→ What is expected: Given the records below, transcribe each of them exactly.

Stored entries:
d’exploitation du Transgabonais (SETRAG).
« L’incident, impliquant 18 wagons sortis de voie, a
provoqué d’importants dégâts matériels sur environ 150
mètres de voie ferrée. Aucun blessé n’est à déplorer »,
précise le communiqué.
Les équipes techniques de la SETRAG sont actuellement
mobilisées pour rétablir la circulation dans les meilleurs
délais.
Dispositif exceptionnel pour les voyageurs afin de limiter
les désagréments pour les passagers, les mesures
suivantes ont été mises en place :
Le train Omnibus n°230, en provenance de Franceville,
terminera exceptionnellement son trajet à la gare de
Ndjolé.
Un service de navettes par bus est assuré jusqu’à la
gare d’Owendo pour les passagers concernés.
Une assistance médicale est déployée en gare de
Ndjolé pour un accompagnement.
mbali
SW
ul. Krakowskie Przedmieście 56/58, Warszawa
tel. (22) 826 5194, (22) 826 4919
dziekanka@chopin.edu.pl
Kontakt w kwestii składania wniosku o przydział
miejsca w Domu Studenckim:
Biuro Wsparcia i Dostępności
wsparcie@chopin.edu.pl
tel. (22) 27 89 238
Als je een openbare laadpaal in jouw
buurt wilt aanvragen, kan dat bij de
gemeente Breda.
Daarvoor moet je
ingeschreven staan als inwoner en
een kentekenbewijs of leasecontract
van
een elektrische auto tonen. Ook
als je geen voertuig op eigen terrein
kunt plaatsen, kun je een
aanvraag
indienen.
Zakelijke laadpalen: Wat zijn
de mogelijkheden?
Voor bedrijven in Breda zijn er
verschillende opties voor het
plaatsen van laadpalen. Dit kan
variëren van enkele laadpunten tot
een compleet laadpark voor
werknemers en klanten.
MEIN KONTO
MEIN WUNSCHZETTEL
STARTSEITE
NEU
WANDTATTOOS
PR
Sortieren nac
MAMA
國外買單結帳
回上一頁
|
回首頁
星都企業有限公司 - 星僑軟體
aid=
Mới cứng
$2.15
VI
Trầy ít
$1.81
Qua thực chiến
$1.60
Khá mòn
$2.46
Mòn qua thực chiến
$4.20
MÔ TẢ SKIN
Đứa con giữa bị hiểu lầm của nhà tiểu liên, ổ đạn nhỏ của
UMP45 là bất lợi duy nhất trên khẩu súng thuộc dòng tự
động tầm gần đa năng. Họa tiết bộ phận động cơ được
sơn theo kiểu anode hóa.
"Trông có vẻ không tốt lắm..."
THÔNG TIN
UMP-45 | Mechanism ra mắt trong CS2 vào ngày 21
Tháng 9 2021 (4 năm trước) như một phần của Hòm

→ Reply:
d’exploitation du Transgabonais (SETRAG).
« L’incident, impliquant 18 wagons sortis de voie, a
provoqué d’importants dégâts matériels sur environ 150
mètres de voie ferrée. Aucun blessé n’est à déplorer »,
précise le communiqué.
Les équipes techniques de la SETRAG sont actuellement
mobilisées pour rétablir la circulation dans les meilleurs
délais.
Dispositif exceptionnel pour les voyageurs afin de limiter
les désagréments pour les passagers, les mesures
suivantes ont été mises en place :
Le train Omnibus n°230, en provenance de Franceville,
terminera exceptionnellement son trajet à la gare de
Ndjolé.
Un service de navettes par bus est assuré jusqu’à la
gare d’Owendo pour les passagers concernés.
Une assistance médicale est déployée en gare de
Ndjolé pour un accompagnement.
mbali
SW
ul. Krakowskie Przedmieście 56/58, Warszawa
tel. (22) 826 5194, (22) 826 4919
dziekanka@chopin.edu.pl
Kontakt w kwestii składania wniosku o przydział
miejsca w Domu Studenckim:
Biuro Wsparcia i Dostępności
wsparcie@chopin.edu.pl
tel. (22) 27 89 238
Als je een openbare laadpaal in jouw
buurt wilt aanvragen, kan dat bij de
gemeente Breda.
Daarvoor moet je
ingeschreven staan als inwoner en
een kentekenbewijs of leasecontract
van
een elektrische auto tonen. Ook
als je geen voertuig op eigen terrein
kunt plaatsen, kun je een
aanvraag
indienen.
Zakelijke laadpalen: Wat zijn
de mogelijkheden?
Voor bedrijven in Breda zijn er
verschillende opties voor het
plaatsen van laadpalen. Dit kan
variëren van enkele laadpunten tot
een compleet laadpark voor
werknemers en klanten.
MEIN KONTO
MEIN WUNSCHZETTEL
STARTSEITE
NEU
WANDTATTOOS
PR
Sortieren nac
MAMA
國外買單結帳
回上一頁
|
回首頁
星都企業有限公司 - 星僑軟體
aid=
Mới cứng
$2.15
VI
Trầy ít
$1.81
Qua thực chiến
$1.60
Khá mòn
$2.46
Mòn qua thực chiến
$4.20
MÔ TẢ SKIN
Đứa con giữa bị hiểu lầm của nhà tiểu liên, ổ đạn nhỏ của
UMP45 là bất lợi duy nhất trên khẩu súng thuộc dòng tự
động tầm gần đa năng. Họa tiết bộ phận động cơ được
sơn theo kiểu anode hóa.
"Trông có vẻ không tốt lắm..."
THÔNG TIN
UMP-45 | Mechanism ra mắt trong CS2 vào ngày 21
Tháng 9 2021 (4 năm trước) như một phần của Hòm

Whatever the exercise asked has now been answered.